● Exercise prompt
Please return the records from the line containing "150, 1053, 637]" through the line containing "665, 1053, 1096]", copied character for character, with both of those lines included.

== == ==

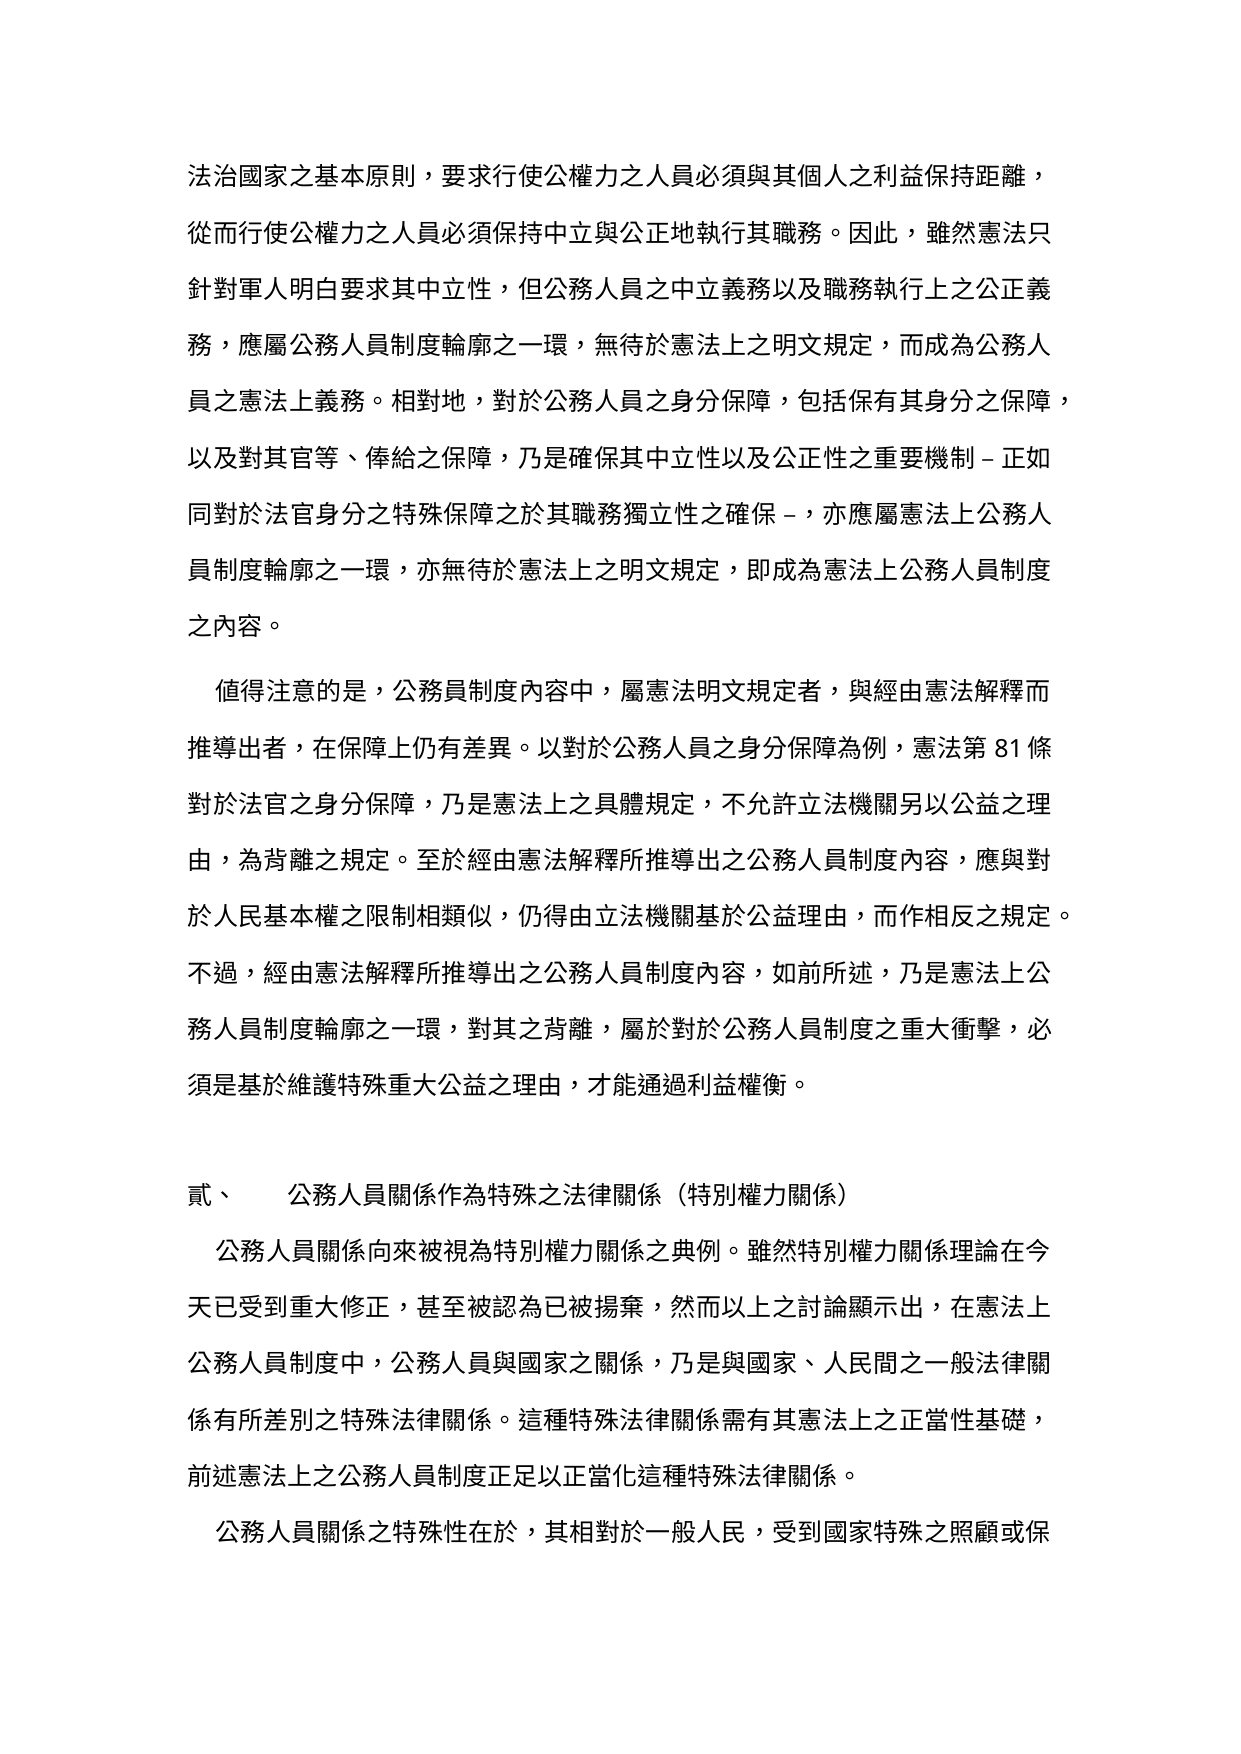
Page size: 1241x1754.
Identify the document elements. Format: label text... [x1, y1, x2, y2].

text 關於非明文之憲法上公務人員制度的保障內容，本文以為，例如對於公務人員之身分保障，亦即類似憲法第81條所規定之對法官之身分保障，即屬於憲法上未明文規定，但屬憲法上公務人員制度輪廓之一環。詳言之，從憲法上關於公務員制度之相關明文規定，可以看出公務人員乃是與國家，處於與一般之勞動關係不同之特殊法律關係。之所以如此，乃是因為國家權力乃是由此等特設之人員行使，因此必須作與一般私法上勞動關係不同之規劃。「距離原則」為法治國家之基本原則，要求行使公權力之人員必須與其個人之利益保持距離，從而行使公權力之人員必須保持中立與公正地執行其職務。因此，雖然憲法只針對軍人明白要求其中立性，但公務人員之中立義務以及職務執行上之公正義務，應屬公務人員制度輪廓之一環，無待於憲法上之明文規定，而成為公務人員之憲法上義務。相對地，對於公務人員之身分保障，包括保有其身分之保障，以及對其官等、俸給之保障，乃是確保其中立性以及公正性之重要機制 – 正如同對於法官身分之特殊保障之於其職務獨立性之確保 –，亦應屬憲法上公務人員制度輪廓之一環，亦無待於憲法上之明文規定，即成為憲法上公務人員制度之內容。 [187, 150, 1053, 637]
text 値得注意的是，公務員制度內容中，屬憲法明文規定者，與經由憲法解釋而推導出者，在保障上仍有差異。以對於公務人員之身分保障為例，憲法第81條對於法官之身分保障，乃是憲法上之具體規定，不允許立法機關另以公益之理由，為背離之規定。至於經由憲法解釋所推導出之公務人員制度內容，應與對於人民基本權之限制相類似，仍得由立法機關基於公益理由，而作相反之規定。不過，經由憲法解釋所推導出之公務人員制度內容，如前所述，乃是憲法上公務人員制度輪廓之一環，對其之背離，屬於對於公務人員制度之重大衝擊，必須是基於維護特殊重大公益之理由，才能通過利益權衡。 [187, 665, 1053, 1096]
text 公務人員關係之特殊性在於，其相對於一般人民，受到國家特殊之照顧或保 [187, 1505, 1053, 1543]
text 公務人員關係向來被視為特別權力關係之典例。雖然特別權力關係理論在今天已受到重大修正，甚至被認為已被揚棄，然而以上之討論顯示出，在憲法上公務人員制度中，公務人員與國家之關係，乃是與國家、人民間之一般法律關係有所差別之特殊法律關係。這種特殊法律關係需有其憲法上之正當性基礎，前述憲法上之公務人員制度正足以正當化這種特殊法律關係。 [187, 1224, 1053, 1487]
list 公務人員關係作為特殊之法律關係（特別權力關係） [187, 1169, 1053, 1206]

== == ==

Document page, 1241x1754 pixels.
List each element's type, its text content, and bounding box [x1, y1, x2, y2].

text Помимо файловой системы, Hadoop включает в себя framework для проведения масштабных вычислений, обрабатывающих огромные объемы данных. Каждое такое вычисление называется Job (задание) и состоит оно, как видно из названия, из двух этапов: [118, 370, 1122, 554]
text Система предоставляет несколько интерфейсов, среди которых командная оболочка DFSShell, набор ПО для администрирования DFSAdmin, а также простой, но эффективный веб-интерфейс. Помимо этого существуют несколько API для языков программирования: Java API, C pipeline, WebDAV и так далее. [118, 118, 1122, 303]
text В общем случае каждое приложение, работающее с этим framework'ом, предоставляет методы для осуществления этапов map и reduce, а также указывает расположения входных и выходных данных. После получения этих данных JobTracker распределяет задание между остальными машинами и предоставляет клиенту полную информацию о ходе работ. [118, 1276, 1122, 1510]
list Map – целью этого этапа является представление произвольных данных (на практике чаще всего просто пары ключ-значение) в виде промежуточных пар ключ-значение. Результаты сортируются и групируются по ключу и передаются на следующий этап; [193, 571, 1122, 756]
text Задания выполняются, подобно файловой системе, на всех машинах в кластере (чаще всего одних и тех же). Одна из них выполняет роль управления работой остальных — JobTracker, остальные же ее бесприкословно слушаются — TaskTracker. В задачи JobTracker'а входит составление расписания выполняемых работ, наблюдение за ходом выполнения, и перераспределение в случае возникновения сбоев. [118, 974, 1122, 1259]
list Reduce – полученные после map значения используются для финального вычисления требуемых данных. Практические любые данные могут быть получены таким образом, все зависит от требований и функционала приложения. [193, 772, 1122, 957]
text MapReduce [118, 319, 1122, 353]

== == ==

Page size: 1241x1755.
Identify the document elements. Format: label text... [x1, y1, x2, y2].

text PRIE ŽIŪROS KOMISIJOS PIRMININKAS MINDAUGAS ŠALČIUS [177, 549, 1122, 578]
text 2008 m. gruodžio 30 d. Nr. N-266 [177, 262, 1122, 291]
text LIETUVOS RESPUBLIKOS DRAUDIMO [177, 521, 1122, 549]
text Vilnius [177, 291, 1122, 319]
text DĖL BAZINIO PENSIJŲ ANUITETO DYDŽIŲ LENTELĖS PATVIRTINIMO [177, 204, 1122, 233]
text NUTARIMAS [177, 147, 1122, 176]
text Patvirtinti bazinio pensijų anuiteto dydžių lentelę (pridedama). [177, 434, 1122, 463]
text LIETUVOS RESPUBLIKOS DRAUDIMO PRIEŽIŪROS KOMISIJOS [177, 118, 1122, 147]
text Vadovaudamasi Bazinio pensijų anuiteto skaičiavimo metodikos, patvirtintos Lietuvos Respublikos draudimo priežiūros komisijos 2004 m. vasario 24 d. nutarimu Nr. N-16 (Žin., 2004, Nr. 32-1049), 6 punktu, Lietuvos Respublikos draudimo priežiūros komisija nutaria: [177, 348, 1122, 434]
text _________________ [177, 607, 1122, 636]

== == ==

● Answer in full
text 關於非明文之憲法上公務人員制度的保障內容，本文以為，例如對於公務人員之身分保障，亦即類似憲法第81條所規定之對法官之身分保障，即屬於憲法上未明文規定，但屬憲法上公務人員制度輪廓之一環。詳言之，從憲法上關於公務員制度之相關明文規定，可以看出公務人員乃是與國家，處於與一般之勞動關係不同之特殊法律關係。之所以如此，乃是因為國家權力乃是由此等特設之人員行使，因此必須作與一般私法上勞動關係不同之規劃。「距離原則」為法治國家之基本原則，要求行使公權力之人員必須與其個人之利益保持距離，從而行使公權力之人員必須保持中立與公正地執行其職務。因此，雖然憲法只針對軍人明白要求其中立性，但公務人員之中立義務以及職務執行上之公正義務，應屬公務人員制度輪廓之一環，無待於憲法上之明文規定，而成為公務人員之憲法上義務。相對地，對於公務人員之身分保障，包括保有其身分之保障，以及對其官等、俸給之保障，乃是確保其中立性以及公正性之重要機制 – 正如同對於法官身分之特殊保障之於其職務獨立性之確保 –，亦應屬憲法上公務人員制度輪廓之一環，亦無待於憲法上之明文規定，即成為憲法上公務人員制度之內容。 [187, 150, 1053, 637]
text 値得注意的是，公務員制度內容中，屬憲法明文規定者，與經由憲法解釋而推導出者，在保障上仍有差異。以對於公務人員之身分保障為例，憲法第81條對於法官之身分保障，乃是憲法上之具體規定，不允許立法機關另以公益之理由，為背離之規定。至於經由憲法解釋所推導出之公務人員制度內容，應與對於人民基本權之限制相類似，仍得由立法機關基於公益理由，而作相反之規定。不過，經由憲法解釋所推導出之公務人員制度內容，如前所述，乃是憲法上公務人員制度輪廓之一環，對其之背離，屬於對於公務人員制度之重大衝擊，必須是基於維護特殊重大公益之理由，才能通過利益權衡。 [187, 665, 1053, 1096]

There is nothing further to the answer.